I could hear voices, and the sound of feet pacing across the floor. I strained my hearing, and finally my mother’s worried voice became clear.
“I just don’t understand,” she was saying, sounding concerned. I could imagine her smoothing her nightgown and patting her bun.
“Don’t worry, Grace. She’s a growing girl. She’s bound to be somewhat rebellious.” Now it was my father’s voice that I heard.
I drew back instinctively. Were they talking about me? I didn’t know anyone else who could be stuck with the label “rebellious.” I guess it did describe me perfectly, but I never thought about my parents actually calling me that. But why were they speaking about me with such concern? I couldn’t help it. I put my ear back to the door.
“She has opportunities that I never had as a girl,” my mother said, sounding sad, “and she chooses to just throw them away. I don’t know what is going on in her head; I just can’t get through to her. I try to help her and she turns me away. What is going on?”
I was surprised to hear that my mother sounded defeated. Did she really think of me like that? Was she not just being a nuisance to me, was she trying to let me be who I wanted to be while still attempting to make me the girl that she never was? It didn’t make much sense, but it seemed like the truth.

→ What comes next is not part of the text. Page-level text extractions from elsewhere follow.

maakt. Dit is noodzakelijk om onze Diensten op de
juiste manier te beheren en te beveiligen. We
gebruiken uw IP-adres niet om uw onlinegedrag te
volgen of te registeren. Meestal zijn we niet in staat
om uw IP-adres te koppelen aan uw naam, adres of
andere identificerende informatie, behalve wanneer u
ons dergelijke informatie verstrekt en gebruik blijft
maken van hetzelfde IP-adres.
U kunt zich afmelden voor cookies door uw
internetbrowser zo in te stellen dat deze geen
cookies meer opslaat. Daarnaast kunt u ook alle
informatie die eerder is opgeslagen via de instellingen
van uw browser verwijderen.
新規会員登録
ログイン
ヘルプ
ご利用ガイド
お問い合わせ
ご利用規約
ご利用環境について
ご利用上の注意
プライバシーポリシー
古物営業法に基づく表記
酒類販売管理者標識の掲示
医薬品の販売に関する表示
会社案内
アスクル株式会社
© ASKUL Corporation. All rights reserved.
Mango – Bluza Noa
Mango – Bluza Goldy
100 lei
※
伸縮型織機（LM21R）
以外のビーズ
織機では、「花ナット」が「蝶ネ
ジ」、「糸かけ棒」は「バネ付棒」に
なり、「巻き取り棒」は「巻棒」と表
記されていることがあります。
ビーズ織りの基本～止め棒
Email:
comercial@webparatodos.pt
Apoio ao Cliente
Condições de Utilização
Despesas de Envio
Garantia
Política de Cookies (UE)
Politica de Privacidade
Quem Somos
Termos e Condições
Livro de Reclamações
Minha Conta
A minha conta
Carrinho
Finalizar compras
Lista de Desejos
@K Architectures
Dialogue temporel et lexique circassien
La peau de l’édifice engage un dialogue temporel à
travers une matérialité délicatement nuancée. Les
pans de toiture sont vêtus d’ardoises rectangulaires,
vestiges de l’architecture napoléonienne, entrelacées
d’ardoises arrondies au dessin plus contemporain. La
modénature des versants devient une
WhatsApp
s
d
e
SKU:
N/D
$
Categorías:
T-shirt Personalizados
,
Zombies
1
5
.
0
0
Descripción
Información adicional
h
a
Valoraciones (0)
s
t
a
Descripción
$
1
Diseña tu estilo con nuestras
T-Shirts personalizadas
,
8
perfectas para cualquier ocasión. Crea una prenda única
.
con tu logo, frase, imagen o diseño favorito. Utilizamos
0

I had never given much thought to my mother’s childhood. I had always just supposed that she had grown up in frilly pink dresses having tea parties with her dolls. But was that really the case? I thought back. I remembered her saying that her father was away at his job a lot and didn’t spend much time engaging with her. Her mother, if I recalled correctly, had spent most of the day in her bed with a migraine, not paying much attention to her daughter except to have her get her a glass of water and a wet washcloth for her forehead. Having three older brothers, she was shunned from activities with her siblings and didn’t get many opportunities. And her family hadn’t had much money, either.
Suddenly an image of my mother as a young girl in a secondhand dress on the street, staring into a shop window, admiring a beautiful ball gown she would never get to wear, flashed through my head. And that’s when I realized what was really happening. My mother was just trying to protect me from the neglect that she had felt as a child, and give me what she had never gotten. All I saw was a pushy woman forcing me to do what I strongly objected to, but on the inside she had good intentions.
I couldn’t help it. Even though it was the middle of the night and I wasn’t supposed to be eavesdropping, I burst through the bedroom door and ran into my mother’s arms, crying hysterically. For a moment my mother looked surprised and baffled, but then she embraced me as I made her nightgown soggy with tears.
“I’m so, so sorry,” I sobbed, wrapping my arms around her waist. “I really am.”
“No, I’m sorry,” my mother said. “I should have just let you be what you wanted to be. But I accept your apology as well.”
I had never felt so secure as I did in my mother’s arms. And that’s when I knew that, no matter what happened, I would always be my mother’s little girl.